Es war ein literarisches Hineinfeiern in den Geburtstag und ins Bernhardgedenken: Der viel zu früh Gestorbene wäre 80 Jahre alt geworden, befände sich also im besten Schriftstelleralter.

So sehr man sich auch hüten sollte, die Auskünfte über eine Salzburger Kriegskindheit mit Luftschutzstollen, Bombardements und Geigespiel in der Schuhkammer der Erziehungsanstalt und die Monate in einer Lungenklinik mit seltsamen medizinischen Brachialmethoden allzu direkt für bare autobiographische Münze zu nehmen, „komisch“ ist das Erzählte nur bedingt oder eben nur so, dass man nie recht weiß, ob das unvermeidbare Lachen angesichts der geschilderten Zustände angebracht ist. „Die Ursache“ beginnt so, wie man Bernhard kennt: mit endlosen Satztiraden, Salzburgbeschimpfungen und Österreichhasspredigten.
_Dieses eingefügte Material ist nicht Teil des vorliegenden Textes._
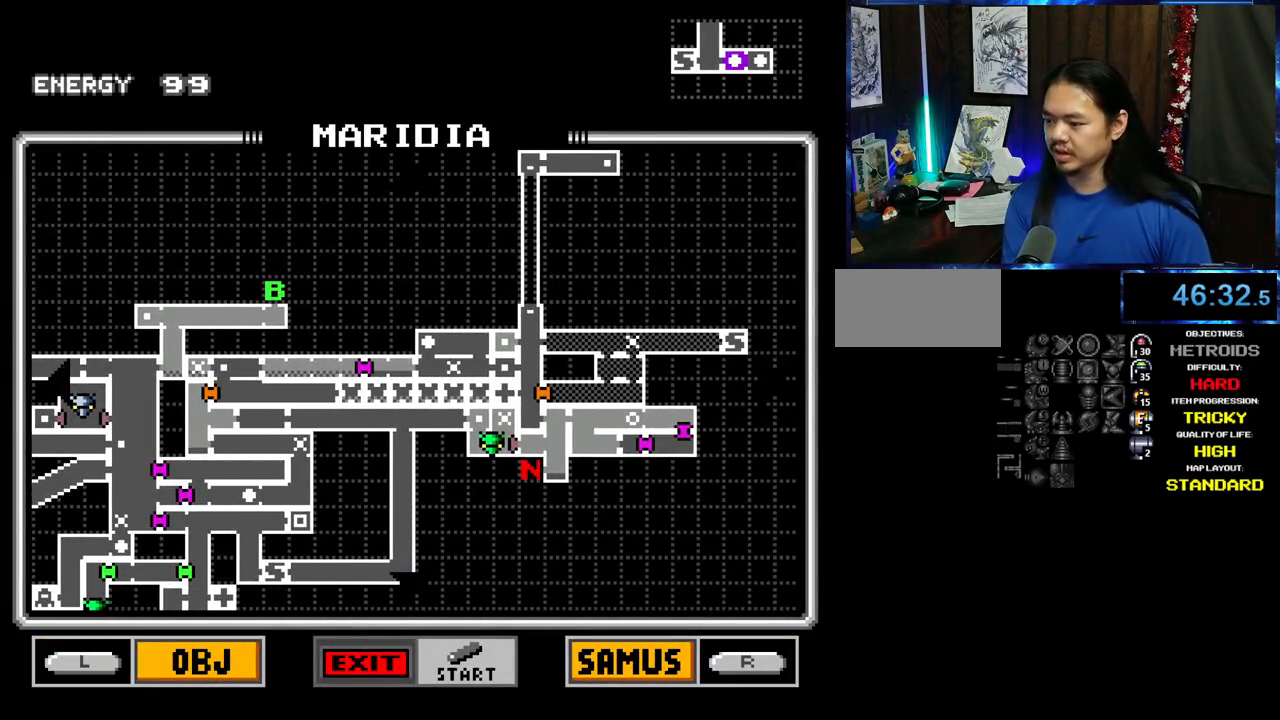
{"buttons": [], "events": []}
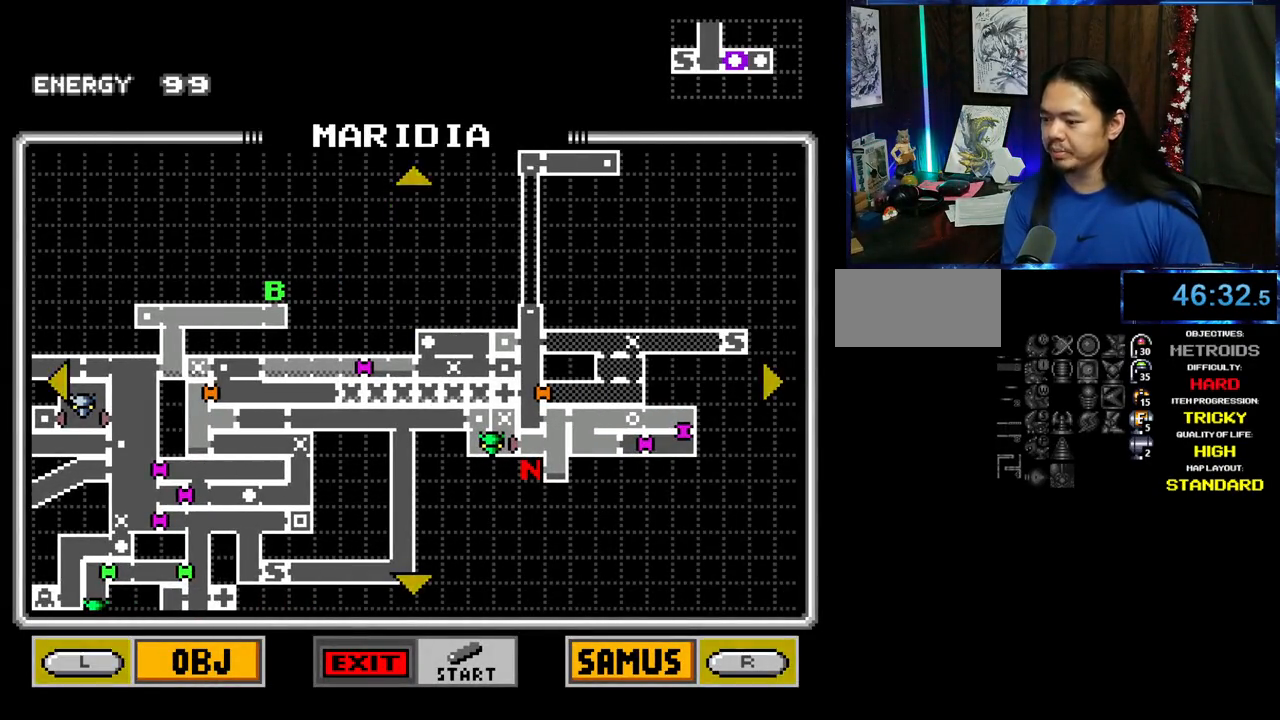
{"buttons": [], "events": []}
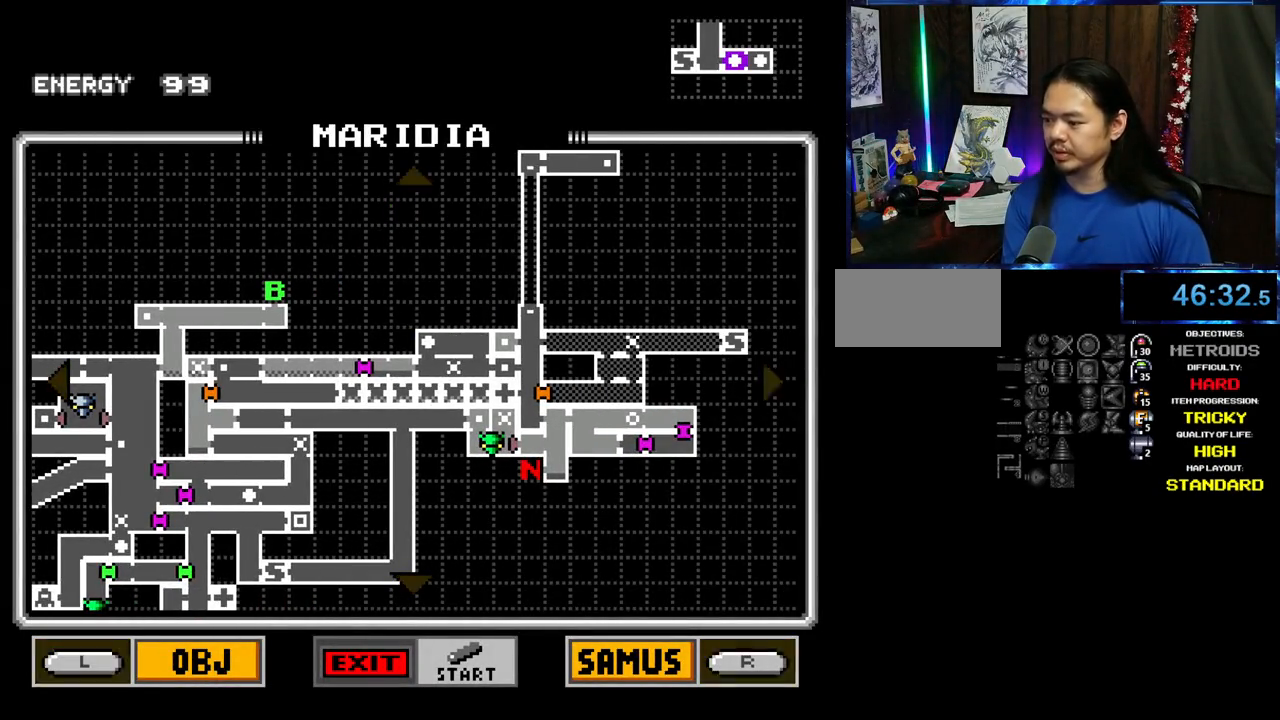
{"buttons": [], "events": []}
Aber das ist nur der erste Eindruck, als habe Bernhard eine dichte Hecke vor die Tür pflanzen wollen, um damit den Eingang zu verbergen. Er bedient erst einmal das Bernhard-Klischee (in einer Sprache übrigens, die heute nur noch manieriert und wichtigtuerisch klingt), bevor er sich an sich selbst und die eigene Geschichte herantraut. Da kommt dann ein anderer, verletzter, überhaupt nicht mehr großsprecherischer, ja manchmal mit Worten geradezu sparsamer Mensch zum Vorschein. Und je konkreter die Erzählung wird, je näher er uns heranlässt an die „Selbstmordgedankenwelt“ seiner Kindheit, umso knapper und präziser werden die Sätze, umso schmerzhafter wird die entsetzliche Verlorenheit dieser frühen Jahre spürbar.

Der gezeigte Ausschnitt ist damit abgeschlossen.